07-17 上先帝賜鎧表
07-17 上先帝賜鎧表 先帝の賜りし鎧を上る表
【解題】武帝曹操から賜った鎧を、文帝曹丕に奉ることを述べる上表文。『初学記』巻二十二、『太平御覧』巻三五六、『北堂書鈔』巻一二一に断片を収載する。
先帝賜臣鎧、黒光明光各一領、両当鎧一領、環鎖鎧一領、馬鎧一領、今世以昇平、兵革無事、乞悉以付鎧曹自理。

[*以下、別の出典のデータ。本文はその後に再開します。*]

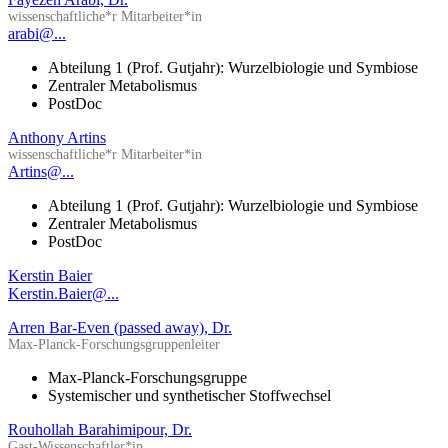
wissenschaftliche*r Mitarbeiter*in
arabi@...
Abteilung 1 (Prof. Gutjahr): Wurzelbiologie und Symbiose
Zentraler Metabolismus
PostDoc
Anthony Artins
wissenschaftliche*r Mitarbeiter*in
Artins@...
Abteilung 1 (Prof. Gutjahr): Wurzelbiologie und Symbiose
Zentraler Metabolismus
PostDoc
Kerstin Baier
Kerstin.Baier@...
Arren Bar-Even (passed away), Dr.
Max-Planck-Forschungsgruppenleiter
Max-Planck-Forschungsgruppe
Systemischer und synthetischer Stoffwechsel
Rouhollah Barahimipour, Dr.
Gast-Wissenschaftler*in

先帝が臣に賜りし鎧、黒光・明光各一領、両当の鎧一領、環鎖の鎧一領、馬の鎧一領、今の世は昇平なるを以て、兵革に事無ければ、乞ふらくは悉く以て鎧曹に付して自ら理せんことを。
【通釈】
先帝がわたくしに賜った鎧の黒光と明光の各一領、裲襠の鎧一領、環鎖の鎧一領、馬の鎧一領。今の世は天下泰平で、戦争もない時代です。何卒これらをすべて、鎧を管轄する部署に手ずから納めさせてください。
【語釈】
○先帝 魏の武帝曹操。建安二十五年(二二〇)正月に崩御して武王と諡され、同年(黄初元年)十一月、武皇帝と追号された。
○領 鎧を数える助数詞。
○両当 裲襠。胸と背中の両面を覆う衣類。
○環鎖 鎧の一種。その形状は未詳。
○今世 「世」字、底本は「代」に作る。唐の太宗李世民の諱を避けた『初学記』に拠ったか。今、『太平御覧』『北堂書鈔』に拠って改める。
○昇平 天下泰平。
○兵革無事 「兵革」は、兵器や甲冑。それらを用いる機会が無い泰平の世をいう。
○鎧曹 鎧を管理する役所。
○自理 自ら処理する。『太平御覧』『北堂書鈔』にはこの二字無し。